Aim:
Please copy out the lines of every entry below, swapping "scientific name" for "binomial name" and keeping everything else the same. Leave the pictures out.

## START Stored rows

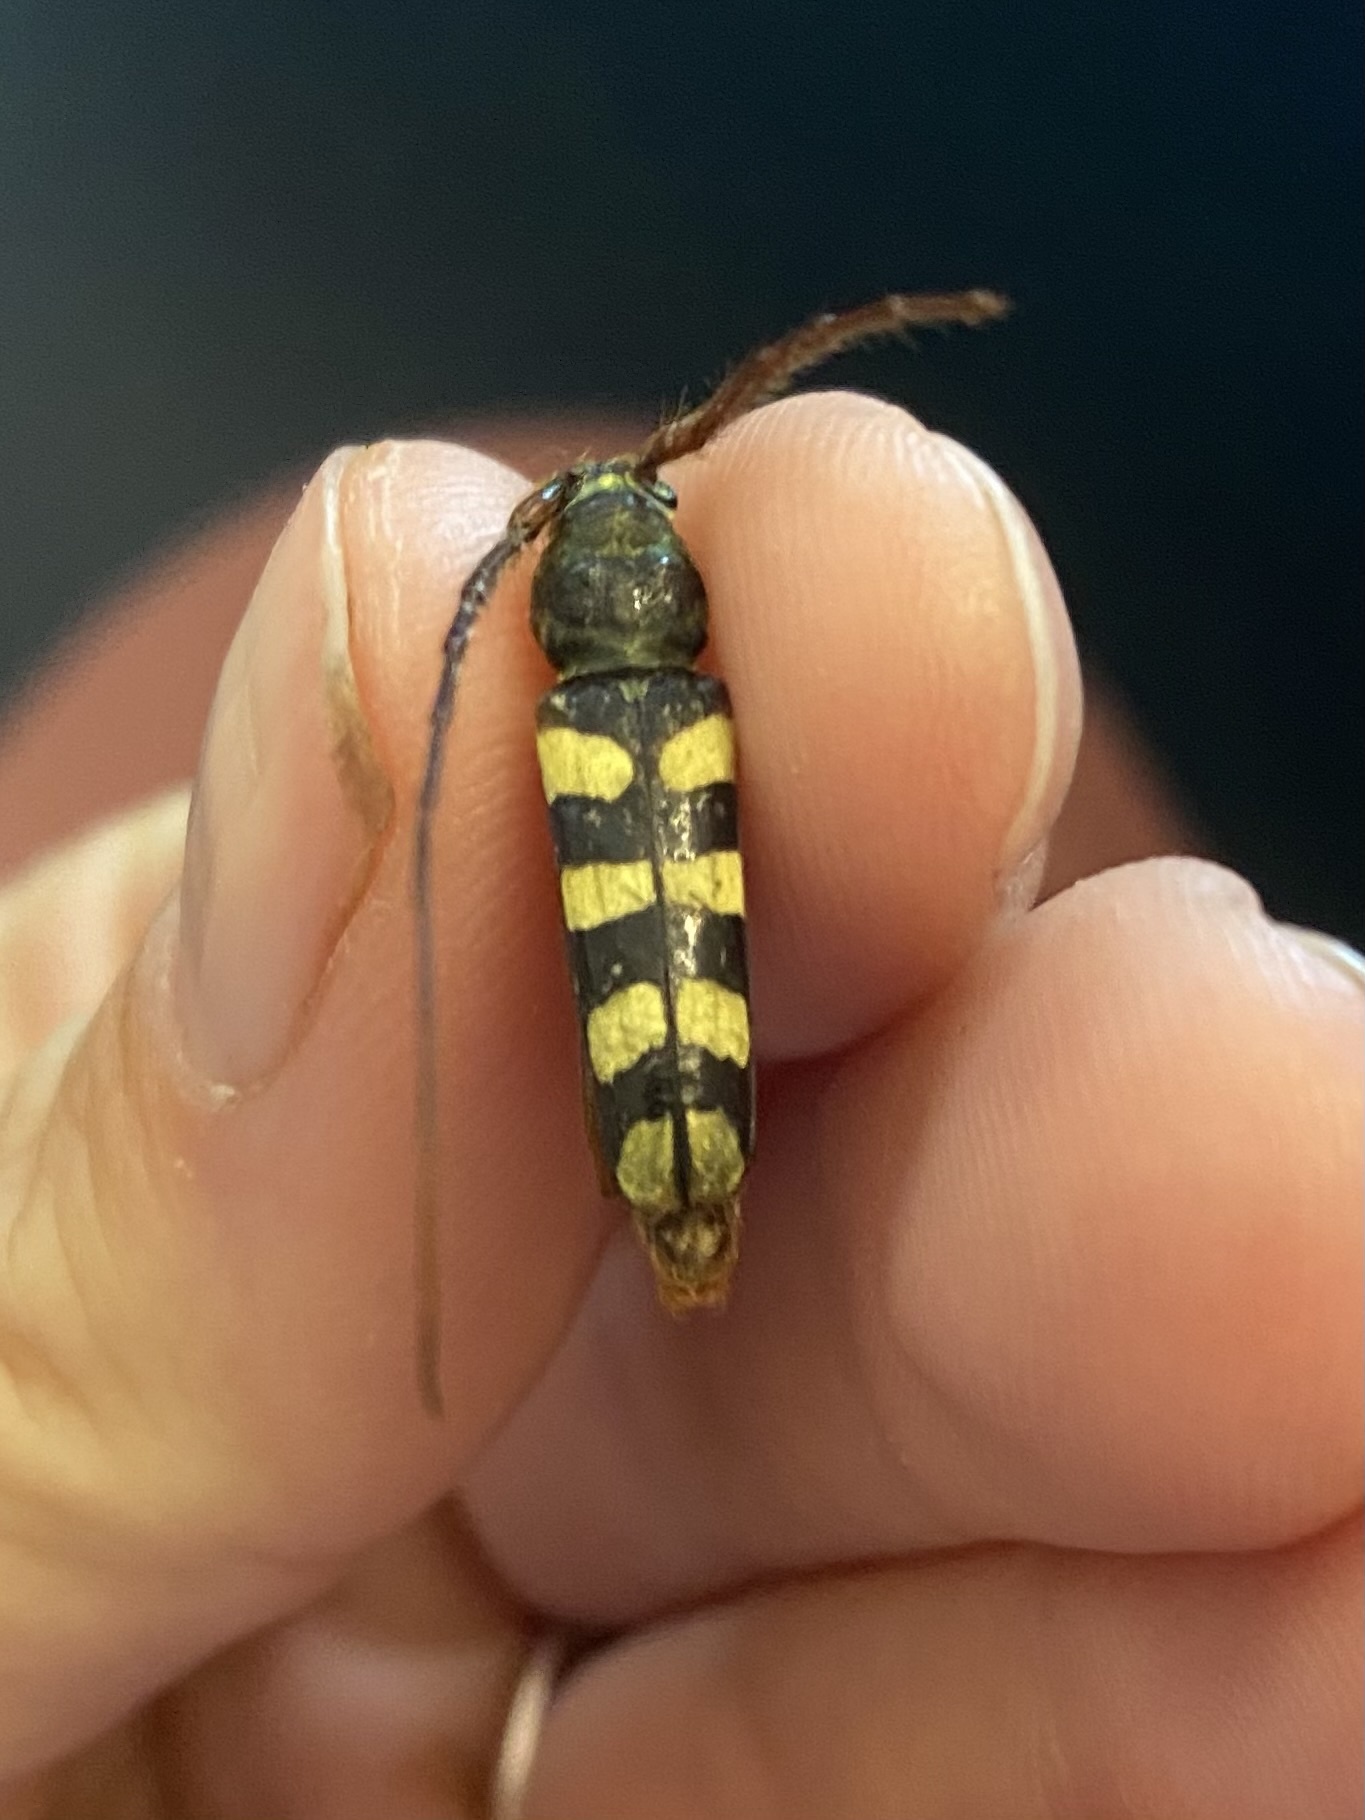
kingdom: Animalia
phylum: Arthropoda
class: Insecta
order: Coleoptera
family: Cerambycidae
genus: Dryobius
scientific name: Dryobius sexnotatus
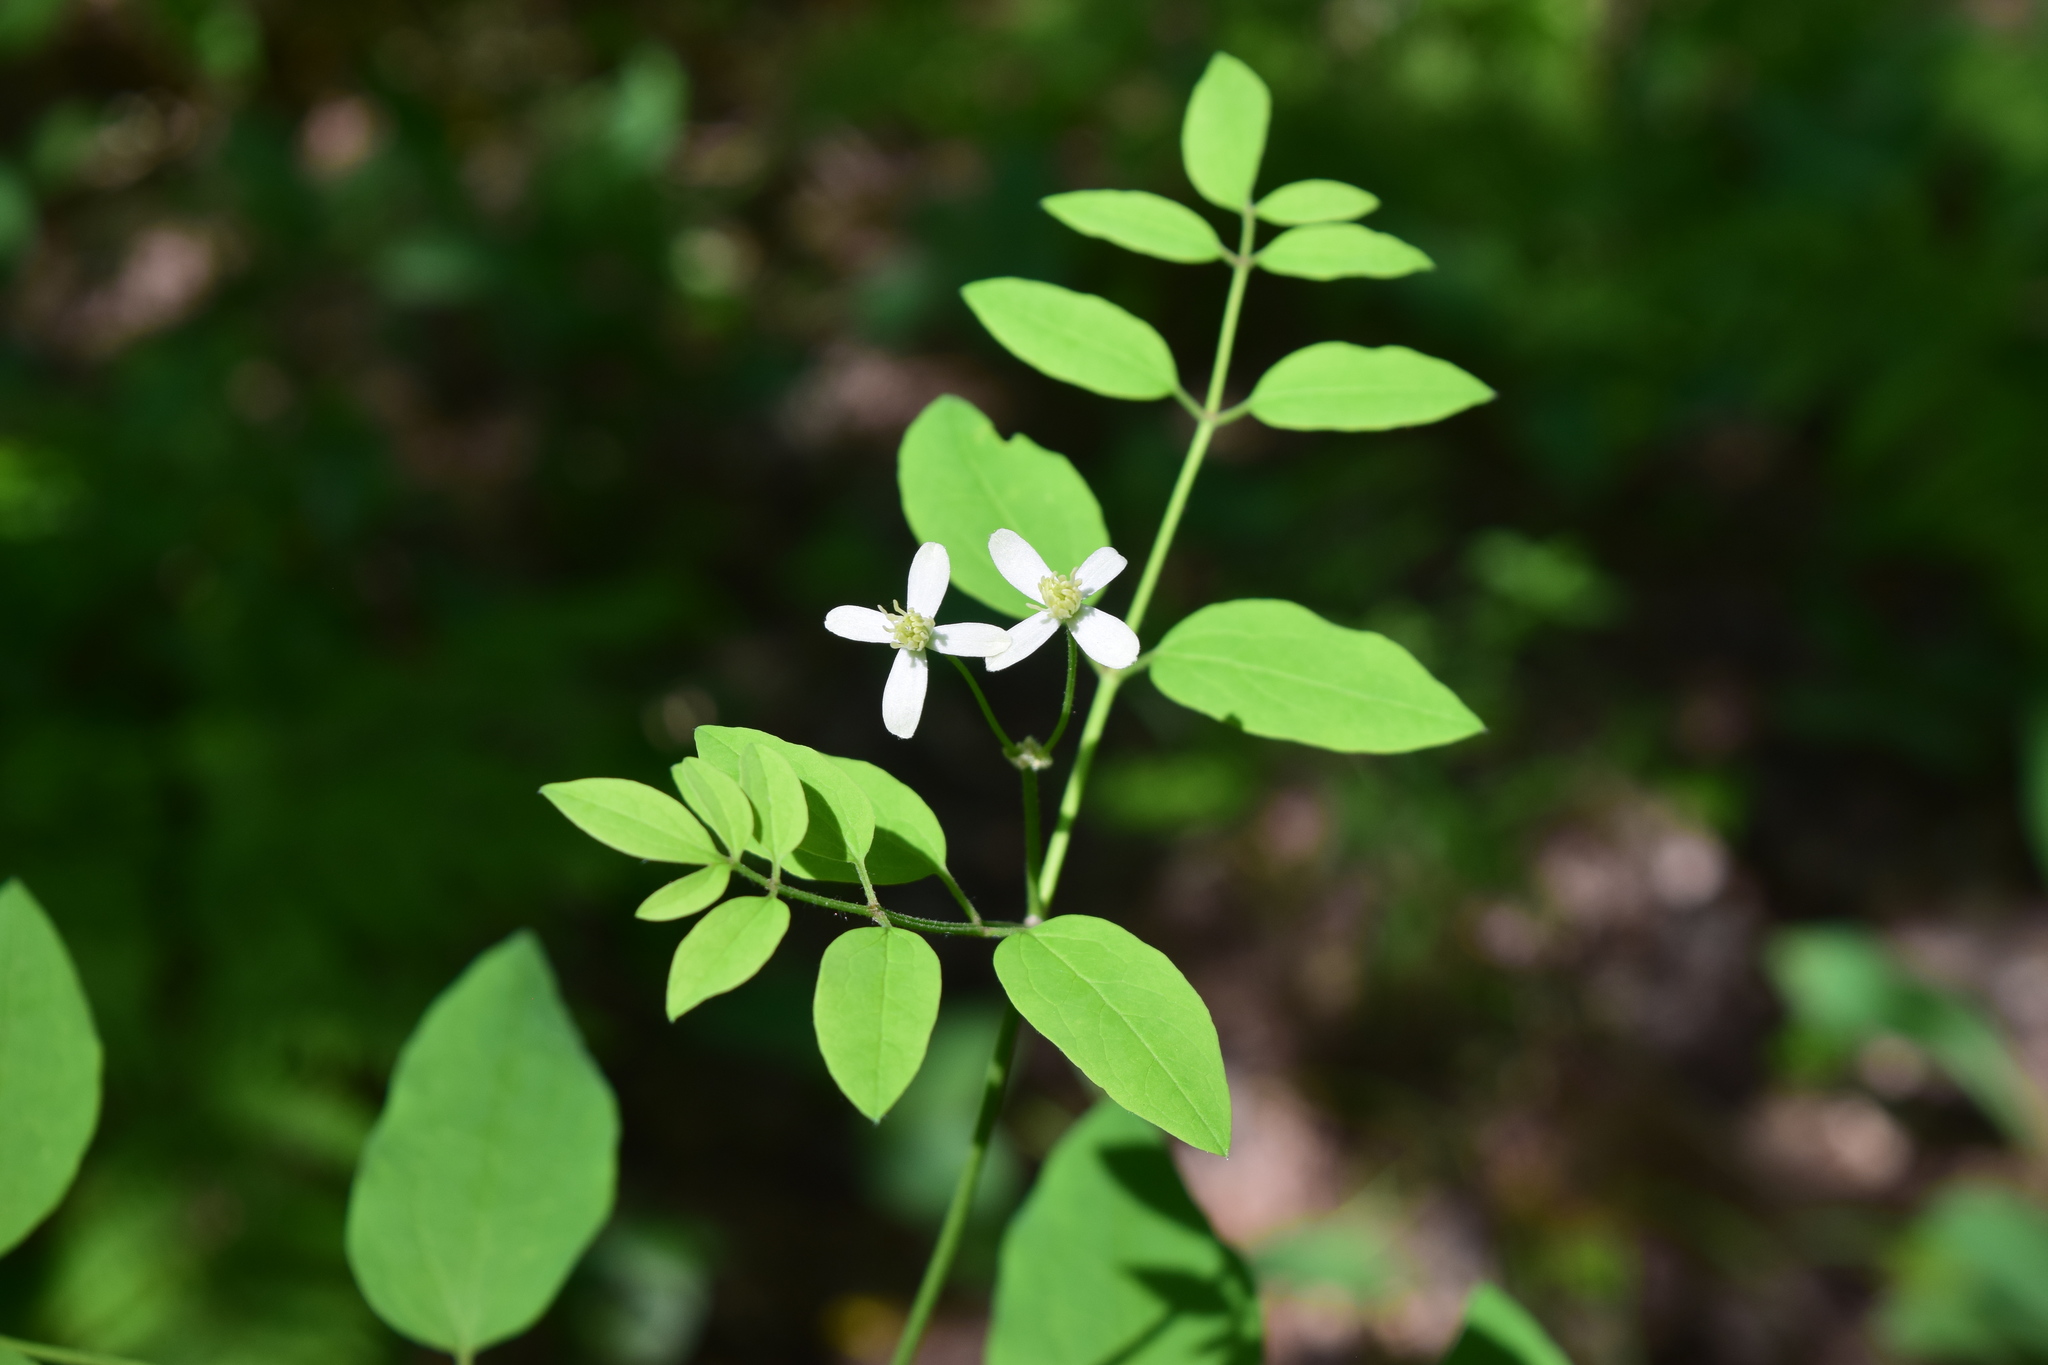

## END Stored rows

Answer for this exercise:
kingdom: Animalia
phylum: Arthropoda
class: Insecta
order: Coleoptera
family: Cerambycidae
genus: Dryobius
binomial name: Dryobius sexnotatus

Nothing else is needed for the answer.